(Records from a data source)
━━━━━━━━━━━━━━━━━━━━━━━━━━━━━━

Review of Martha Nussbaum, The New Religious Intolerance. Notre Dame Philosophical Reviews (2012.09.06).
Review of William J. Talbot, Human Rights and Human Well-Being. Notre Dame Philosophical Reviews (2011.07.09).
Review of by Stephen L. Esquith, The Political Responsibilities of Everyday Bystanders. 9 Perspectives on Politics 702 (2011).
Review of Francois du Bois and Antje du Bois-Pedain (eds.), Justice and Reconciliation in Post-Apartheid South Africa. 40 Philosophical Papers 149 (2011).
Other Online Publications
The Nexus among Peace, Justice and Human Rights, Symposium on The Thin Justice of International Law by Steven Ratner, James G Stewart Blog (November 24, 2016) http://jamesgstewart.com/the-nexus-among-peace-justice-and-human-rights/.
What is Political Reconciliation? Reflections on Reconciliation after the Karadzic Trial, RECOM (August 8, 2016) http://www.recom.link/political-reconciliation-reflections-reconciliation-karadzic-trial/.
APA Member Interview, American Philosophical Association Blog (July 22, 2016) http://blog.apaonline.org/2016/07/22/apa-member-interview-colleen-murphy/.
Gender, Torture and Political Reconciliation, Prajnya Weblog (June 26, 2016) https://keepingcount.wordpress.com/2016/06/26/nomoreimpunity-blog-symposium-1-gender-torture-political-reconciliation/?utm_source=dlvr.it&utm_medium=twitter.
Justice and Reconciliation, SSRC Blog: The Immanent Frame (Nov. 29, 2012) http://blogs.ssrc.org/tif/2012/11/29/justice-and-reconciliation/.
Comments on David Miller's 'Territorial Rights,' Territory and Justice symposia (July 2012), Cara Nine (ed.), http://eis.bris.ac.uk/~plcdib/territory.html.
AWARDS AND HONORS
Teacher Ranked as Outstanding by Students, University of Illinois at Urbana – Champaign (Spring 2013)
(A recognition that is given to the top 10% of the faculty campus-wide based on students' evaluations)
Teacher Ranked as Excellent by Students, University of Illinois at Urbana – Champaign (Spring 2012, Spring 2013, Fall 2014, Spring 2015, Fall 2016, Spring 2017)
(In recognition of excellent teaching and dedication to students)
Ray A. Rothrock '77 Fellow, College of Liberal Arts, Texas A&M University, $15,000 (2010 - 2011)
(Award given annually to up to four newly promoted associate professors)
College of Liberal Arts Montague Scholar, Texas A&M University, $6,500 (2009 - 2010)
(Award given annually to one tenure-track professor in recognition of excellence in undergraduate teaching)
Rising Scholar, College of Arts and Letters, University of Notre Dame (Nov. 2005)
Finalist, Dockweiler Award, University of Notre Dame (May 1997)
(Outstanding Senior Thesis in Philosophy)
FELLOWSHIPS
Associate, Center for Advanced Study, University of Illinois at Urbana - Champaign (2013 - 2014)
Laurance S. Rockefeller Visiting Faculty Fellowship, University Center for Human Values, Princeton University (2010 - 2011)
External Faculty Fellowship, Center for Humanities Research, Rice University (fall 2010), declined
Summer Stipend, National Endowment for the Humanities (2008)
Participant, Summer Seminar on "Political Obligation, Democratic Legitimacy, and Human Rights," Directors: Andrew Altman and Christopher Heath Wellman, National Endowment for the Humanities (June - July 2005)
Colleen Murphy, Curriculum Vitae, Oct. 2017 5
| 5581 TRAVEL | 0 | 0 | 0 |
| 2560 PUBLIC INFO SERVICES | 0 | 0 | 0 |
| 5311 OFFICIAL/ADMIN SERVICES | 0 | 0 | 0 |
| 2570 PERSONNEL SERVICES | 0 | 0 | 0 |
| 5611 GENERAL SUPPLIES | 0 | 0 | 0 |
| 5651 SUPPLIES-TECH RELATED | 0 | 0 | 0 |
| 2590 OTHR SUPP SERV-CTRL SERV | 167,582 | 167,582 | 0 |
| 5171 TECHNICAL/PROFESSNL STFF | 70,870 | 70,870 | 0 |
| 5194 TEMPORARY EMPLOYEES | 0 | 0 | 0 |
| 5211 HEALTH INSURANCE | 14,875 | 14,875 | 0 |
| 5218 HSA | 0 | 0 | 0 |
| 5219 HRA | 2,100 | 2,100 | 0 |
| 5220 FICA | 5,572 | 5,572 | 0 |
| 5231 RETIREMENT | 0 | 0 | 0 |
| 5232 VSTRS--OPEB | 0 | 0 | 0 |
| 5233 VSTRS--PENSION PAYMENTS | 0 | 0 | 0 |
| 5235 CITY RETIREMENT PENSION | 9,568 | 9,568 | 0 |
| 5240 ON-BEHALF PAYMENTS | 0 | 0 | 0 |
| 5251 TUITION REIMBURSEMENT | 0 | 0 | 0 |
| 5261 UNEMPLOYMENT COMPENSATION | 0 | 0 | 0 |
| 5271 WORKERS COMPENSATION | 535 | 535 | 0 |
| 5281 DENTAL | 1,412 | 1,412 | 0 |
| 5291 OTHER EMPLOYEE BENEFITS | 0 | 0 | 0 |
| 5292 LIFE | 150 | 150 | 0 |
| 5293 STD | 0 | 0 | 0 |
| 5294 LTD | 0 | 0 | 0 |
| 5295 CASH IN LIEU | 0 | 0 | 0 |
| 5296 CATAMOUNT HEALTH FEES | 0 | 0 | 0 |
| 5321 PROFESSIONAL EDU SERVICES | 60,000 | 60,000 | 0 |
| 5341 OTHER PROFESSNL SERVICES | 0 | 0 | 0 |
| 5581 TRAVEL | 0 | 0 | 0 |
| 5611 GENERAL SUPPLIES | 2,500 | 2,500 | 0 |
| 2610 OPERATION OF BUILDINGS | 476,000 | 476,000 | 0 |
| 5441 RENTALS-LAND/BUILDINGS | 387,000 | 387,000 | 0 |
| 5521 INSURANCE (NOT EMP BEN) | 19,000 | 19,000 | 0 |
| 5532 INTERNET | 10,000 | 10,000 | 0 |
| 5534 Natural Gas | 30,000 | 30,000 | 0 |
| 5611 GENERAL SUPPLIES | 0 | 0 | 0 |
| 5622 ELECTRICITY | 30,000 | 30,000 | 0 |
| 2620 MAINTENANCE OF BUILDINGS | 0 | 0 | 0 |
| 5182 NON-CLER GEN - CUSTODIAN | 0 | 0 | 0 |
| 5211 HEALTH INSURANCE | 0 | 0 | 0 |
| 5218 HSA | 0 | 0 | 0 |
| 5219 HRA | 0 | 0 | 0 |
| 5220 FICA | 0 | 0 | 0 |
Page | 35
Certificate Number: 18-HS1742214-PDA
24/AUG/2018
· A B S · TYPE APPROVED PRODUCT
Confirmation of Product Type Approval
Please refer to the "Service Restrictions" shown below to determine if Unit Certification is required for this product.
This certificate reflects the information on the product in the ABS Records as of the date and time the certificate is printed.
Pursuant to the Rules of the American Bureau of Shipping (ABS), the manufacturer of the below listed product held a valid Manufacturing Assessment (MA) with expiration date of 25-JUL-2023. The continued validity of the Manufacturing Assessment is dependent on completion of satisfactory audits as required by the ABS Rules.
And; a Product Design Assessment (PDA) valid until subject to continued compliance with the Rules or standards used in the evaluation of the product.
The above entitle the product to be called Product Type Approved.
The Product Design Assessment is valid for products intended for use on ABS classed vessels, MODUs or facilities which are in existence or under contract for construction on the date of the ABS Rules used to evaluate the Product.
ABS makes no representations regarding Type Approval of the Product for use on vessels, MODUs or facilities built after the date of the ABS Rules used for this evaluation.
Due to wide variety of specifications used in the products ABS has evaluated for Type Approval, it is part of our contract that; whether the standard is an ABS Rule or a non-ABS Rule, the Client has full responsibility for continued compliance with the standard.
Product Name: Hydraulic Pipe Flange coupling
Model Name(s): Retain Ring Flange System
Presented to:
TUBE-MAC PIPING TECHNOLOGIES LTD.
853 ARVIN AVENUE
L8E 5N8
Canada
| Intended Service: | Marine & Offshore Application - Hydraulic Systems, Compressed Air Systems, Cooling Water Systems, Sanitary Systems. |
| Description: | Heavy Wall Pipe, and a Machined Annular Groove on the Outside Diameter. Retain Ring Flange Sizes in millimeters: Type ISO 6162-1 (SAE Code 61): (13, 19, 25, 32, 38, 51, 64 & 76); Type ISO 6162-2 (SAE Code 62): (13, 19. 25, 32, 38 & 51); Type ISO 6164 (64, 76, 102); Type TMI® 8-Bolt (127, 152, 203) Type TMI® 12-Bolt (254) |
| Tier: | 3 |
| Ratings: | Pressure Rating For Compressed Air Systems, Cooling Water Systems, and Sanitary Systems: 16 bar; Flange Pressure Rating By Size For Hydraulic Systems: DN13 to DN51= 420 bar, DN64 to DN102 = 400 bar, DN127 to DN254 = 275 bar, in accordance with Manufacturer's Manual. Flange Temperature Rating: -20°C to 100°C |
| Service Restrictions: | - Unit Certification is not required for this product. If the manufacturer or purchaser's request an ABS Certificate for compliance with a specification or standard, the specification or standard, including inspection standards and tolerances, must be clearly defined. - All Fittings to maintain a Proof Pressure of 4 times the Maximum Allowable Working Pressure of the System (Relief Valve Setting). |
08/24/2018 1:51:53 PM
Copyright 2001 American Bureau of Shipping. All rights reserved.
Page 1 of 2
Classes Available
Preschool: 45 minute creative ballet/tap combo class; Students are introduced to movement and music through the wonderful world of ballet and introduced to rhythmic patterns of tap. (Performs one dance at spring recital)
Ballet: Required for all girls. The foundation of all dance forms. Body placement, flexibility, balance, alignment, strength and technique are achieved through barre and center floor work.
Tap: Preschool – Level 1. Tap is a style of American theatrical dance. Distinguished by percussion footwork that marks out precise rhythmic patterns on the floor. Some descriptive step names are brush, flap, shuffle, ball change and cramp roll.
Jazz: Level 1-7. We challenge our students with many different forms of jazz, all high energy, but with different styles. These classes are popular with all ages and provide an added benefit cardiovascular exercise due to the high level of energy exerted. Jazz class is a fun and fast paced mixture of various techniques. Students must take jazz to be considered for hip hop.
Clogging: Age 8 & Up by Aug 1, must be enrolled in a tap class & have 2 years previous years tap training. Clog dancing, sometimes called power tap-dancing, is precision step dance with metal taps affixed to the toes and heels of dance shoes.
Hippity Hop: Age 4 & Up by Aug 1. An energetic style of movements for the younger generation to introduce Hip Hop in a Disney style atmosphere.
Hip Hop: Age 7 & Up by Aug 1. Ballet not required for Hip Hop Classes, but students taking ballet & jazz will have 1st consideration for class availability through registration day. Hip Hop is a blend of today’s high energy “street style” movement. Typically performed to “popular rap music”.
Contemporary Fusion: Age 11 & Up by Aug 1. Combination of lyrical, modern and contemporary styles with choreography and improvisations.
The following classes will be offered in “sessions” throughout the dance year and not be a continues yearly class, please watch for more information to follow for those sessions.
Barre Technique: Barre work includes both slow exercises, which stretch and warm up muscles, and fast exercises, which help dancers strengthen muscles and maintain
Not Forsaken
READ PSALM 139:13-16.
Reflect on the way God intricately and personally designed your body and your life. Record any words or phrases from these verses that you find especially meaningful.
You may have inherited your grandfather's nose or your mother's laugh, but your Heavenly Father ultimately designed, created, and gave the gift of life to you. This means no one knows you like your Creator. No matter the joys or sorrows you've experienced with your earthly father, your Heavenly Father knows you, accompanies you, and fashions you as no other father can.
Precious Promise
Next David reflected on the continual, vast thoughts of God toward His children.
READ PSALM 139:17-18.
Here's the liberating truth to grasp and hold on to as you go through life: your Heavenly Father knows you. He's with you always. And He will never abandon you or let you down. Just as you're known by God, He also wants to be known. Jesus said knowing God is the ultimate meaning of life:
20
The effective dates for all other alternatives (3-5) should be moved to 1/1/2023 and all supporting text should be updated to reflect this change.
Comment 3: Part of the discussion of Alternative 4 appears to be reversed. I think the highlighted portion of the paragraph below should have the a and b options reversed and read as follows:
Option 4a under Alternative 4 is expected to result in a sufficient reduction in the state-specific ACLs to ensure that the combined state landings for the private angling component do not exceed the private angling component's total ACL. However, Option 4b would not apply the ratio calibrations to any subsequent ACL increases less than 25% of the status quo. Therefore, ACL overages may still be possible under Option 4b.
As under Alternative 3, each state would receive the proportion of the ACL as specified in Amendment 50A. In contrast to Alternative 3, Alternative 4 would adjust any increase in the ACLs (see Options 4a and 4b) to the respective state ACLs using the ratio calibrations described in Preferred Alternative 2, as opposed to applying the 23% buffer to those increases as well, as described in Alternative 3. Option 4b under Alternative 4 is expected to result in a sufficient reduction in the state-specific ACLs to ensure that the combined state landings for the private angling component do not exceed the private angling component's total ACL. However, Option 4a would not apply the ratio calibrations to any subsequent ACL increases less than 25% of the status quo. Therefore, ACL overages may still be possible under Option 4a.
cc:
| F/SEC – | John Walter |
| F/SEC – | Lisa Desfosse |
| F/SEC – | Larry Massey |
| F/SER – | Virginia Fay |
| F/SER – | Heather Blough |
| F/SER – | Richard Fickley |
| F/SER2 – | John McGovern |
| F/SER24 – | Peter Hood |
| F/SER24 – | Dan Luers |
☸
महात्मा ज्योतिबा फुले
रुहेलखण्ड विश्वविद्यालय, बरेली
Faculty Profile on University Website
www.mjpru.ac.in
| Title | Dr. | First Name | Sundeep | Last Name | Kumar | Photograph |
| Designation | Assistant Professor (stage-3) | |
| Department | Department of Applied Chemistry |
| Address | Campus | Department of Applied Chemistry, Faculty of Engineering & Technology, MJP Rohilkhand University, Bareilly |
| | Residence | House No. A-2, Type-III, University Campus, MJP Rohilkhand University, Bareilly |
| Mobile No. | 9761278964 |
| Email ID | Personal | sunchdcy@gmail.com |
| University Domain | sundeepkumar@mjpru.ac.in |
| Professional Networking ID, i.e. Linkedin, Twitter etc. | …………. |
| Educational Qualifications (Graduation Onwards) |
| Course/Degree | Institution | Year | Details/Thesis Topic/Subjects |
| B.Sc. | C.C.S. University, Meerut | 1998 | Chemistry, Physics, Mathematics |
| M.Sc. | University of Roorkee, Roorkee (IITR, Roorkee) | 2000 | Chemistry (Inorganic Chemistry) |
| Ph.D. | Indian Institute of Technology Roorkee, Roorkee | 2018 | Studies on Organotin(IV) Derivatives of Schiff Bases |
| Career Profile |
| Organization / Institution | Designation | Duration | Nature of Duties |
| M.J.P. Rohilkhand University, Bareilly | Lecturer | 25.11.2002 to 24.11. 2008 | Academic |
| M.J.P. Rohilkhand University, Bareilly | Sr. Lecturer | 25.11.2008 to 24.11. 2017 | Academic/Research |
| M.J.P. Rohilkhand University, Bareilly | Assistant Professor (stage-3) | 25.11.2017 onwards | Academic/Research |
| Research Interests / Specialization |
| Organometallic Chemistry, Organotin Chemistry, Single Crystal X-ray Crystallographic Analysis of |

━━━━━━━━━━━━━━━━━━━━━━━━━━━━━━

What needs to be done => From the entries above, give again exactly the lines running from the line with "CUSTODIAN | 0 | 0 | 0 |" to the line with "The above entitle"; include both of those lines.

Written answer =>
| 5182 NON-CLER GEN - CUSTODIAN | 0 | 0 | 0 |
| 5211 HEALTH INSURANCE | 0 | 0 | 0 |
| 5218 HSA | 0 | 0 | 0 |
| 5219 HRA | 0 | 0 | 0 |
| 5220 FICA | 0 | 0 | 0 |
Page | 35
Certificate Number: 18-HS1742214-PDA
24/AUG/2018
· A B S · TYPE APPROVED PRODUCT
Confirmation of Product Type Approval
Please refer to the "Service Restrictions" shown below to determine if Unit Certification is required for this product.
This certificate reflects the information on the product in the ABS Records as of the date and time the certificate is printed.
Pursuant to the Rules of the American Bureau of Shipping (ABS), the manufacturer of the below listed product held a valid Manufacturing Assessment (MA) with expiration date of 25-JUL-2023. The continued validity of the Manufacturing Assessment is dependent on completion of satisfactory audits as required by the ABS Rules.
And; a Product Design Assessment (PDA) valid until subject to continued compliance with the Rules or standards used in the evaluation of the product.
The above entitle the product to be called Product Type Approved.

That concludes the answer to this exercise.